Freshwater loch in Renfrewshire, Scotland

Castle Semple Loch is a 1.5 mi inland freshwater loch at Lochwinnoch in Renfrewshire, Scotland. Originally part of an estate of the same name, it is now administered by Clyde Muirshiel Regional Park as a watersports centre. An RSPB bird sanctuary is located on the loch's southern shore.

==Loch history==

Arms of the Lord Sempill

Early authors, such as Hector Boece (1465–1536), often use the term 'Garnoth' or 'Garnott' and may be referring to a single large loch incorporating Kilbirnie Loch and Loch Winnoch (Barr and Castle Semple Lochs). Boece in his book of 1527 the 'Historia Gentis Scotorum' (History of the Scottish People), says that this entity was nocht unlike the Loch Doune full of fische.

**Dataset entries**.
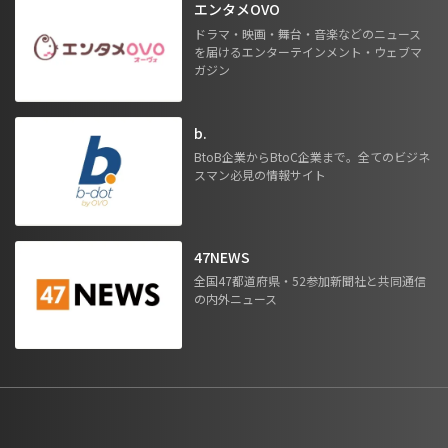
エンタメOVO
ドラマ・映画・舞台・音楽などのニュース
を届けるエンターテインメント・ウェブマ
ガジン
b.
BtoB企業からBtoC企業まで。全てのビジネ
スマン必見の情報サイト
47NEWS
全国47都道府県・52参加新聞社と共同通信
の内外ニュース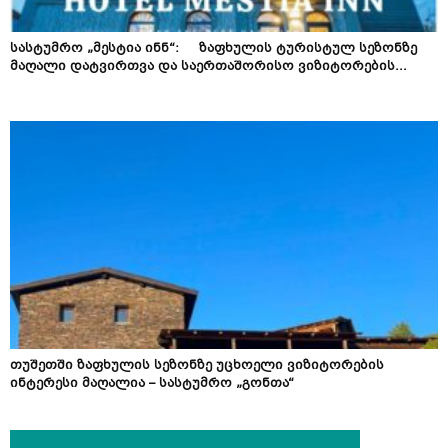
სასტუმრო „მესტია ინნ“: ზაფხულის ტურისტულ სეზონზე
მაღალი დატვირთვა და საერთაშორისო ვიზიტორების...
თუშეთში ზაფხულის სეზონზე უცხოელი ვიზიტორების
ინტერესი მაღალია – სასტუმრო „გონთა“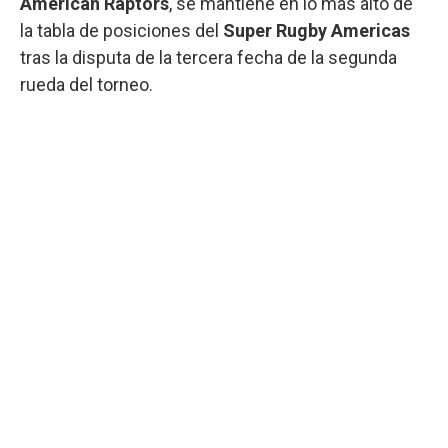
American Raptors
, se mantiene en lo más alto de
la tabla de posiciones del
Super Rugby Americas
tras la disputa de la tercera fecha de la segunda
rueda del torneo.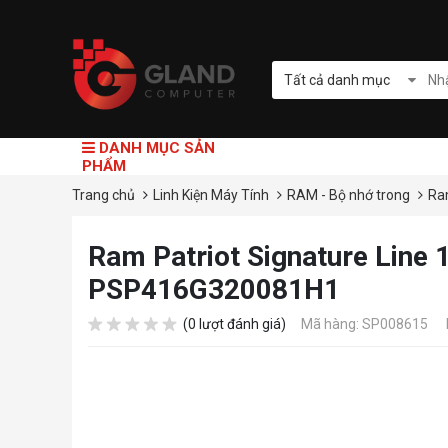
Tất cả danh mục
DANH MỤC SẢN
PHẨM
Trang chủ
Linh Kiện Máy Tính
RAM - Bộ nhớ trong
Ra
Ram Patriot Signature Line
PSP416G320081H1
(0 lượt đánh giá)
Mã hàng: SP008615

**What to do**.
1/ Translate this sentence from the passage on Castle Semple Loch into Spanish: "An RSPB bird sanctuary is located on the loch's southern shore."
2/ Go on with the passage on Castle Semple Loch, starting after its last sentence.

**Outputs in order**.
1/ Una reserva de aves de la RSPB se encuentra en la orilla sur del lago.

2/
There is a long history of drainage schemes and farming operations in the Lochwinnoch area, with co-ordinated attempts dating from about 1691 by Lord Sempill, followed by Colonel McDowal of Castle Sempil in 1774, James Adams of Burnfoot, and by others. Until these drainage works Loch Winnoch and Kilbirnie Loch nearly met and often did during flooding, to the extent that, as stated, early writers such as Boece, Hollings and Petruccio Ubaldini regarded the lochs as one, using the name 'Garnoth' or 'Garnott'.

The Castle Semple and Barr Lochs lie in an area previously covered by one large loch known as 'Loch Winnoch', however by the end of the 18th century silt from the River Calder had divided the loch into two and thus Castle Semple and Barr Loch became separate entities. In 1814 Barr Loch and the Aird Meadow was bunded and drained, however after WW2 the area was gradually abandoned for any agricultural use.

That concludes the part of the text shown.